Arjuna mulai mengeluarkan jurus andalannya untuk merayu. Dengan wajah tampan dan materi yang berlimpah, banyak wanita yang takluk ke dalam pelukannya. Hanya saja yang satu ini berbeda, sulit didekati dan membuatnya sedikit ... tertantang.

"Ndak usah, makasih. Nanti dikira kita ada hubungan," kata Arum polos. 

Arjuna tergelak mendengar itu, lalu berkata, "Oh, jadi kalau ada hubungan baru bisa antar jemput, ya?"

Arum mengabaikan pertanyaan itu, kemudian berkata sambil menunjuk jalan. "Kiri, Om!"

Mobil berbelok ke arah jalan yang disebutkan Arum, dan berhenti di depan sebuah gang kecil dan sempit. Sepertinya, hanya motor dan pejalan kaki yang bisa masuk. 

"Di sini?" tanya Arjuna saat gadis itu meminta berhenti. 

Arum mengangguk dan membuka pintunya, lalu keluar begitu saja. 

"Sampai ketemu lagi," kata Arjuna membuka kaca jendela mobil.

"Terima kasih, Om."

Arum berjalan memasuki gang diiringi oleh bisik-bisik tetangga. 

"Itu siapa?"

"Arum diantar siapa pakai mobil?"

"Apa pacarnya?"

"Kok, dia bisa dapat pacar kaya?"

"Sepertinya itu orang luar."

"Aduh, diam-diam si Arum punya gandengan.
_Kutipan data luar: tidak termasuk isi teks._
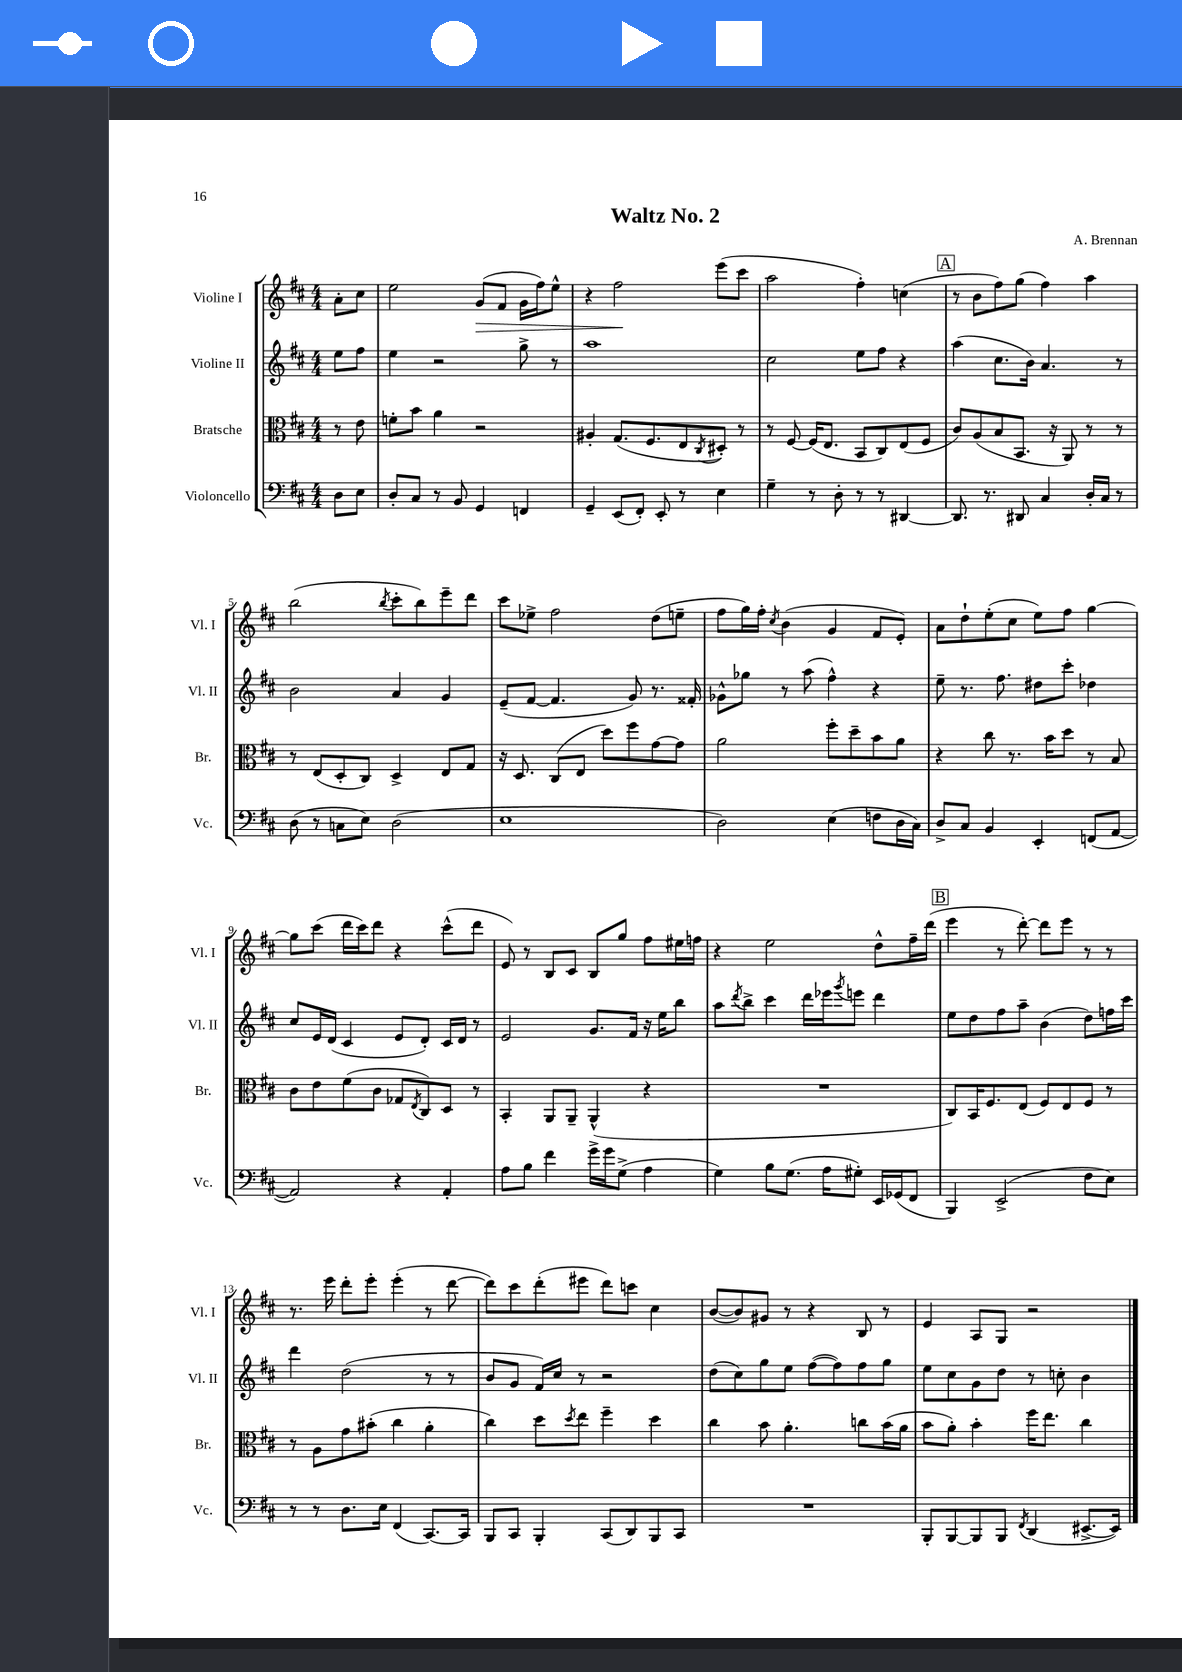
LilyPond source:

Ganteng lagi."

Arum mengabaikan ucapan itu, lalu membuka pagar kayu dan masuk ke rumah. Seperti biasa, kedatangannya disambut Lastri dengan omelan.

"Ke mana saja kamu jam segini baru pulang?" tanya Lasti dengan gaya favoritnya, berkacak pinggang. 
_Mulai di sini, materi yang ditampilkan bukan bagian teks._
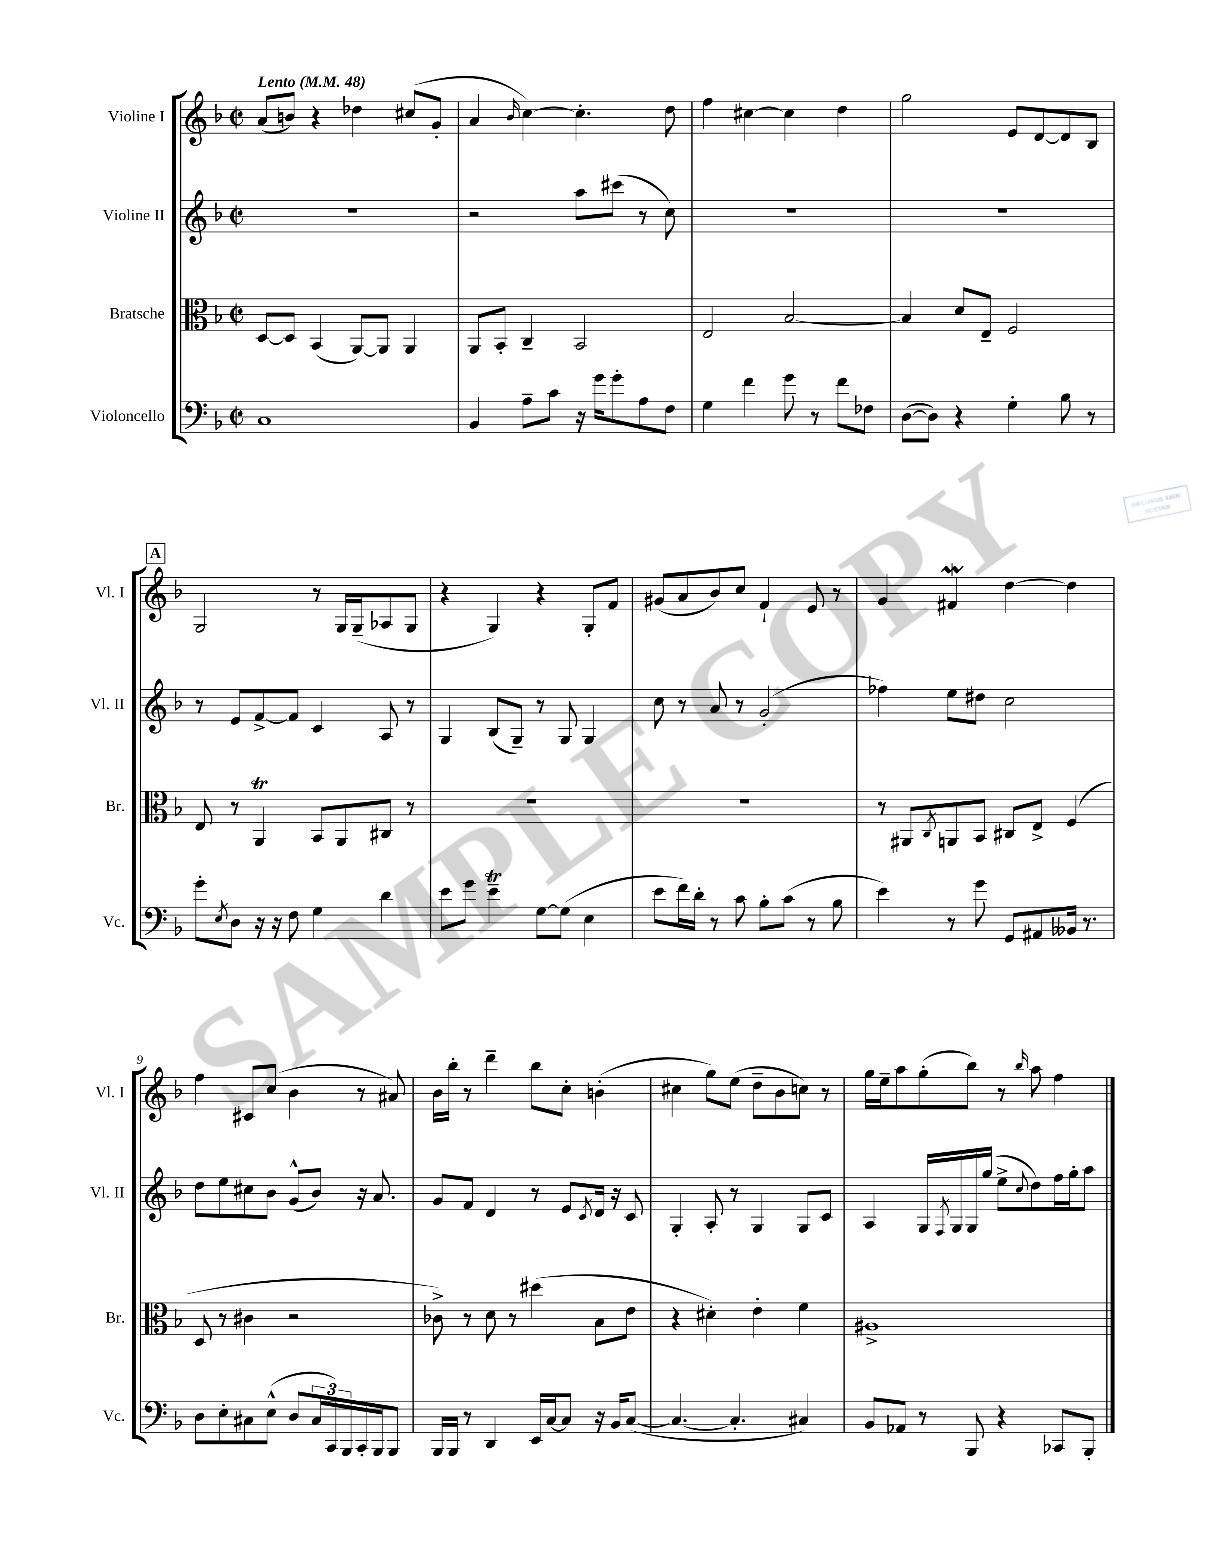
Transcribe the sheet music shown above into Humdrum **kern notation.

**kern	**kern	**kern	**kern
*staff4	*staff3	*staff2	*staff1
*clefF4	*clefC3	*clefG2	*clefG2
*k[b-]	*k[b-]	*k[b-]	*k[b-]
*M2/2	*M2/2	*M2/2	*M2/2
*met(c|)	*met(c|)	*met(c|)	*met(c|)
*MM48	*MM48	*MM48	*MM48
1C	[8D	1r	(8a
.	8D]	.	8b)
.	(4BB-	.	4r
.	[8AA)	.	4dd-
.	8AA]	.	.
.	4AA	.	(8cc#
.	.	.	8g'
=	=	=	=
4BB-	8AA	2r	4a
.	8BB-'	.	.
.	.	.	16qqb-
8A~	4C~	.	[4cc)
8c	.	.	.
16r	2BB-	8aa	4.cc']
16g	.	.	.
8g'	.	(8ccc#	.
8A	.	8r	.
8F	.	8cc)	8dd
=	=	=	=
4G	2E	1r	4ff
4f	.	.	[4cc#
8g	[2B-	.	4cc#]
8r	.	.	.
8f	.	.	4dd
8F-	.	.	.
=	=	=	=
([8D	4B-]	1r	2gg
8D])	.	.	.
4r	8d	.	.
.	8E~	.	.
4G'	2F	.	8e
.	.	.	[8d
8B-	.	.	8d]
8r	.	.	8B-
=	=	=	=
8g'	8E	8r	2G
8qE	.	.	.
8D	8r	8e	.
16r	4AA	[8f^	.
16r	.	.	.
8F	.	8f]	.
4G	8BB-	4c	8r
.	8AA	.	16G
.	.	.	(16G~
4d	8C#	8A	8A-
.	8r	8r	8G
=	=	=	=
8e	1r	4G	4r
8g	.	.	.
4e~	.	(8B-	4G)
.	.	8G~)	.
[8G	.	8r	4r
(8G]	.	8G	.
4E	.	4G	8G'
.	.	.	8f
=	=	=	=
8e	1r	8cc	(8g#
16f)	.	8r	8a
16d'	.	.	.
8r	.	8a	8b-)
8c	.	8r	8cc
8B-'	.	(2g'	4f`
(8c	.	.	.
8r	.	.	8e
8B-	.	.	8r
=	=	=	=
4e)	8r	4ff-)	4g
.	8AA#	.	.
.	8qC	.	.
8r	8AA	8ee	4f#
8g	8BB-	8dd#	.
8GG	8C#	2cc	[4dd
8AA#	8E^	.	.
16BB--	(4F	.	4dd]
8.r	.	.	.
=	=	=	=
8D	8D	8dd	4ff
8E'	8r	8ee	.
8C#	4c#	8cc#	8c#
(8E^^	.	8b-	(8cc
8D	2r	(8g^^	4b-
24C#	.	8b-)	.
24CC)	.	.	.
24BBB-	.	.	.
16CC'	.	16r	8r
16BBB-	.	8.a	.
8BBB-	.	.	8a#)
=	=	=	=
16BBB-	8c-^)	8g	16b-
16BBB-	.	.	16bb-'
8r	8r	8f	8r
4DD	8d	4d	4ddd~
.	8r	.	.
16EE	(4dd#	8r	8bb-
[16C	.	.	.
8C]	.	8e	8cc'
.	.	8qc	.
16r	8B-	16d	(4b'
16BB-	.	16r	.
([8C	8e	8c	.
=	=	=	=
4.C_	4r	4G'	4cc#
.	4d#')	8A'	8gg)
4.C']	.	8r	(8ee
.	4e'	4G	8dd~
.	.	.	8b-
4C#)	4f	8G	8cc)
.	.	8c	8r
=	=	=	=
8BB-	1A#^	4A	16gg
.	.	.	16ee~
8AA-	.	.	8aa
8r	.	16G	(8gg'
.	.	8qF	.
.	.	16G	.
8BBB-	.	16G	8bb-)
.	.	(16gg	.
4r	.	8ee^	8r
.	.	8qqcc	16qqbb-
.	.	8dd)	8aa
8CC-	.	16ff	4ff
.	.	16gg'	.
8BBB-'	.	8aa	.
==	==	==	==
*-	*-	*-	*-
"Tadi dipanggil guru ke ruangan, Bu."

"Kenapa lagi? Nilai rendah? Atau kamu nilep uang SPP?" tuduh Lastri.

Arum tak menjawab pertanyaan itu dan langsung masuk ke kamar untuk berganti pakaian.

"Siapa yang ngater kamu pulang tadi, Rum?" tanya Lastri saat putrinya masuk ke dapur. 

"Temanku."

"Teman siapa? Di kampung kita cuma juragan kaya yang punya mobil. Kamu kenal dia di mana?"

Arum ingin menjelaskan tapi sudah dicecar dengan berbagai macam pertanyaan. "Ibu tau dari mana?" 

"Tadi ada yang ke sini ngasih tau."

Arum mengumpat dalam hati. Ada saja tetangga usil yang mengadu kepada ibunya. 

"Kamu itu jangan sembarangan dekat dengan laki-laki, Rum. Banyak yang menggoda hanya ingin memanfaatkan."

"Iya, Bu."

"Aku ini janda tapi berusaha menjaga diri. Jangan sampai kalian para perawan mengotori diri atas nama cinta," lanjut Lastri. 

Arum hanya mengiyakan karena tak kuasa berdebat. 

"Sudah sana makan. Habis itu jangan lupa cuci piring! Itu kamar mandi disikat sekalian sampai bersih!" teriak Lastri sebelum dia masuk ke kamarnya sendiri.

Arum mengambil nasi dan menghabiskannya dengan lahap. Lauk seadanya menjadi teman makan siangnya hari ini.